A Sigmund siempre le había gustado Yngvar. Le gustaba pasar el rato con aquel hombre mayor que él. Pero de todos modos, rara vez tenían trato en su tiempo libre. Justo después del accidente, por supuesto, cuando la hija de Yngvar cayó sobre la madre al intentar limpiar los canalones y ambas murieron, Sigmund había estado ahí, claro. Recordaba la luz del sol bajo a través de las copas de los árboles, los dos cadáveres en el jardín, Yngvar que no decía nada, que no lloraba, que no hablaba.

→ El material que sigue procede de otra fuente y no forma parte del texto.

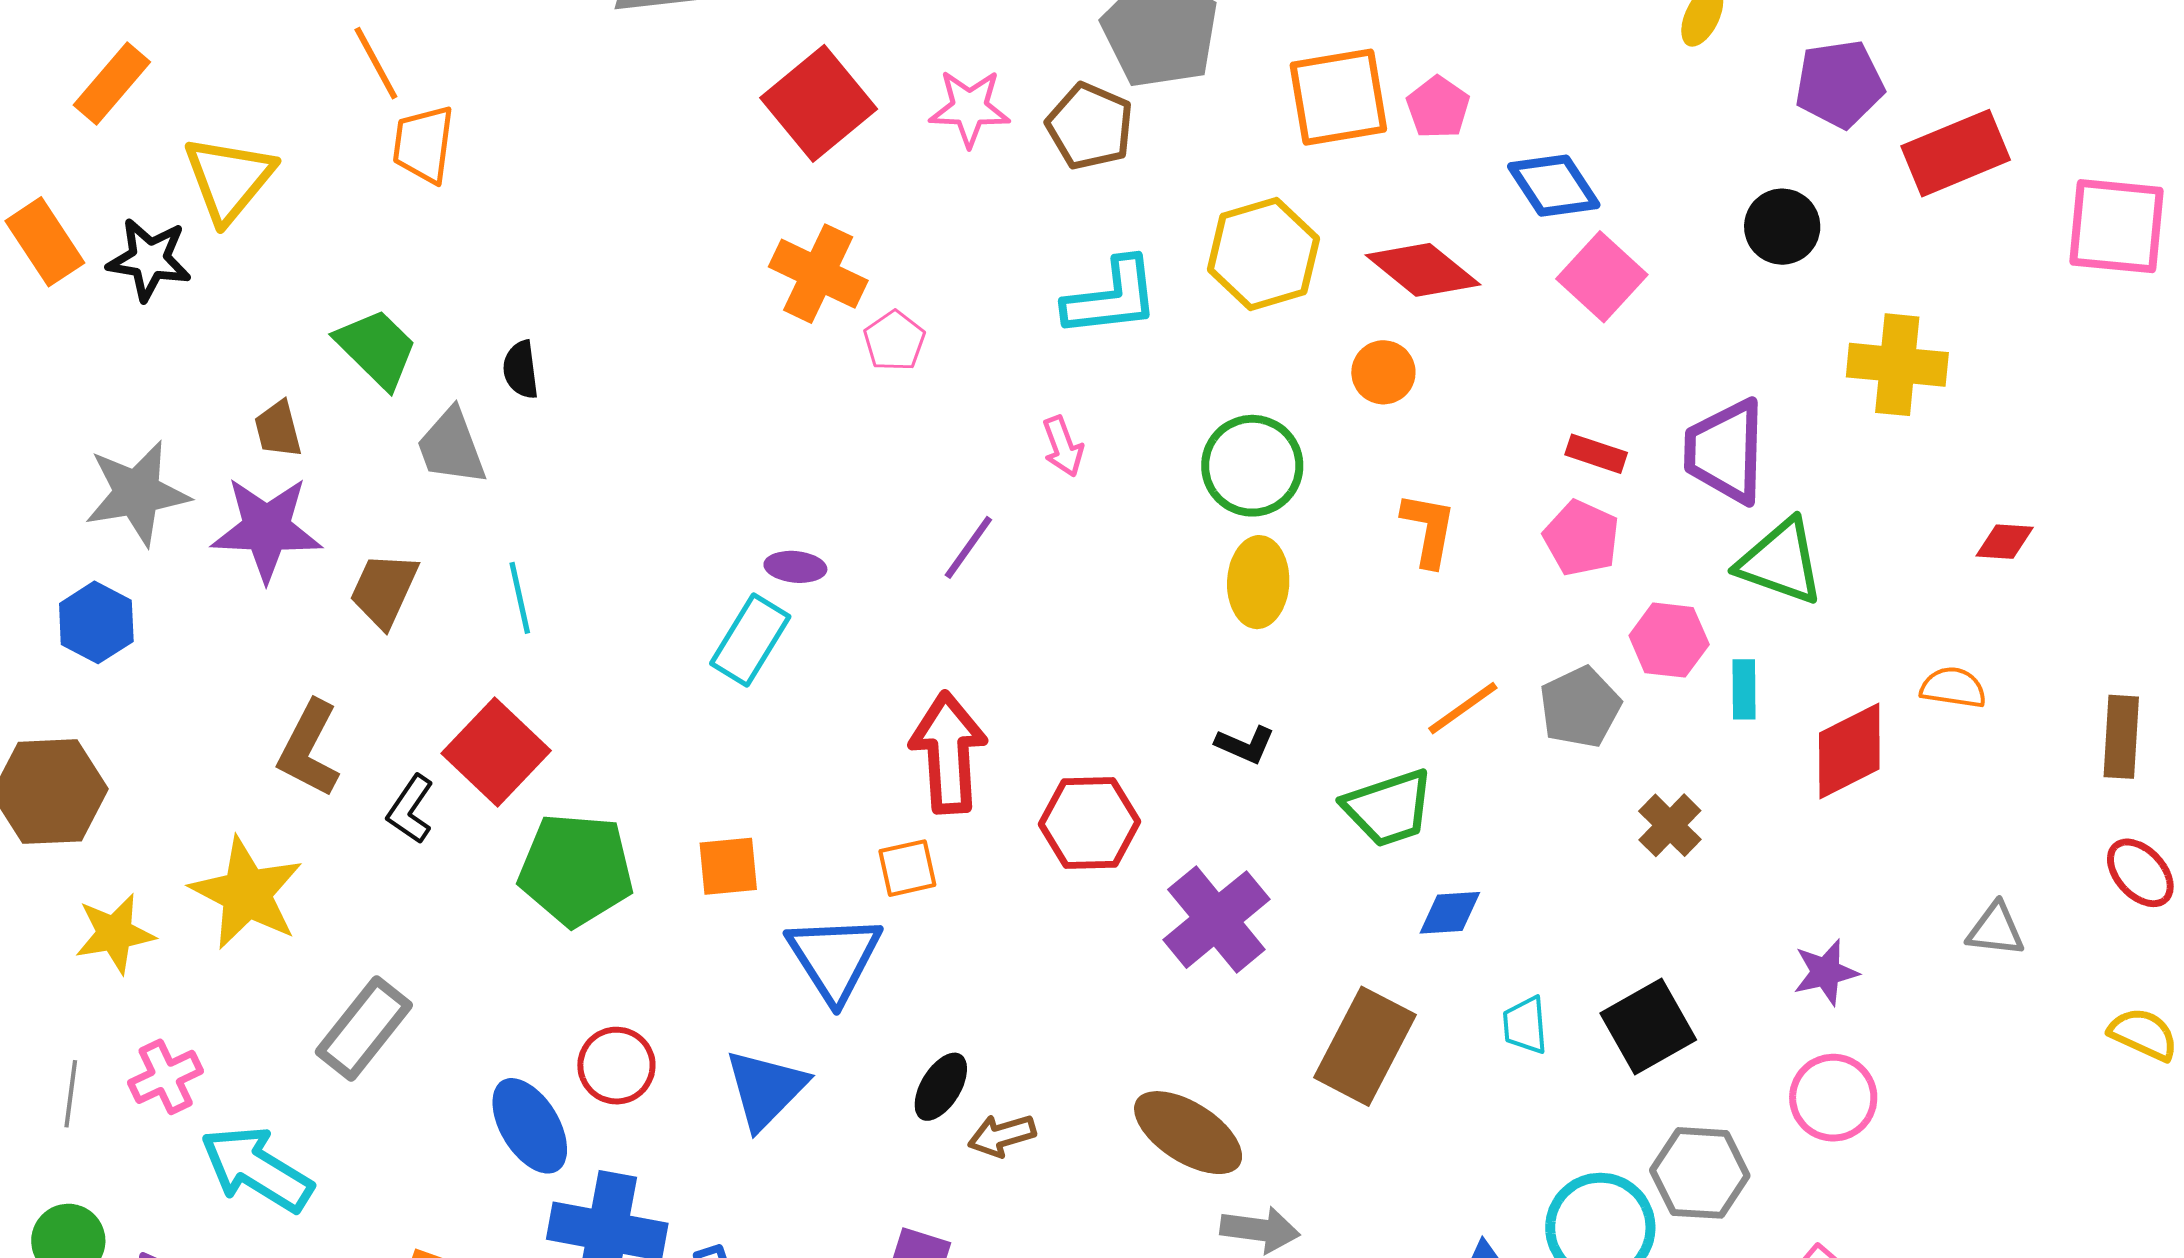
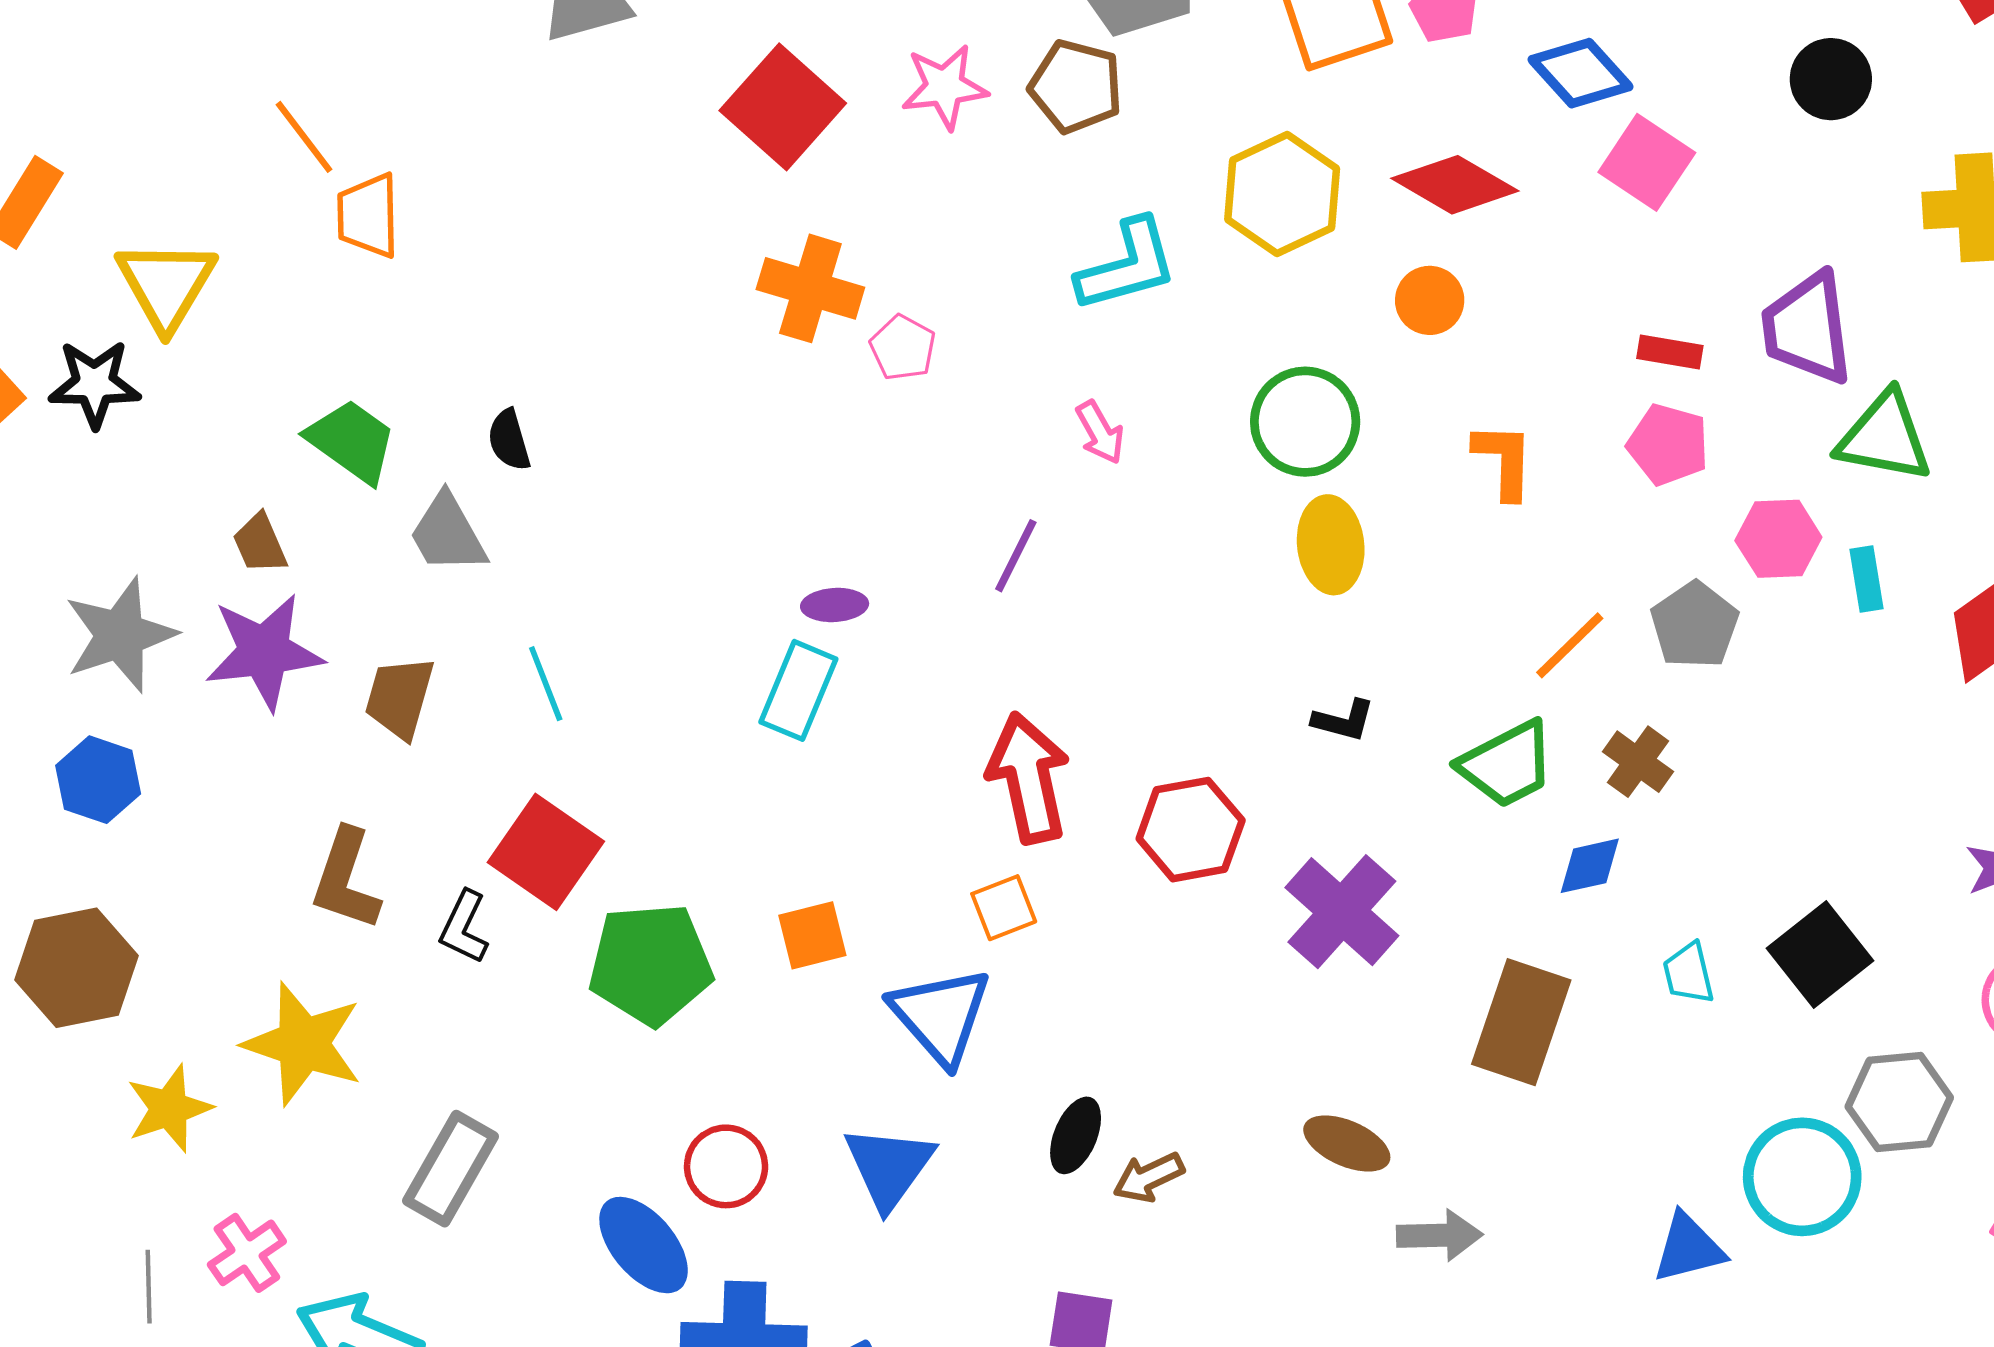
brown cross: (1670, 825) -> (1638, 762), moved
brown ellipse: (1188, 1133) -> (1347, 1143), size x0.7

Simplemente se quedó de pie, con su nieto llorando en brazos, como si fuera la mismísima vida lo que estaba apretujando y casi aplastando.

—¿Seguís teniendo a Amund los fines de semana? —preguntó Sigmund de pronto.

—En principio lo tenemos fin de semana sí, fin de semana no —dijo Inger Johanne, sorprendida por la pregunta—. Pero ahora, con el bebé y todo esto… Al principio supongo que era más bien un arreglo para aligerar la carga del yerno de Yngvar.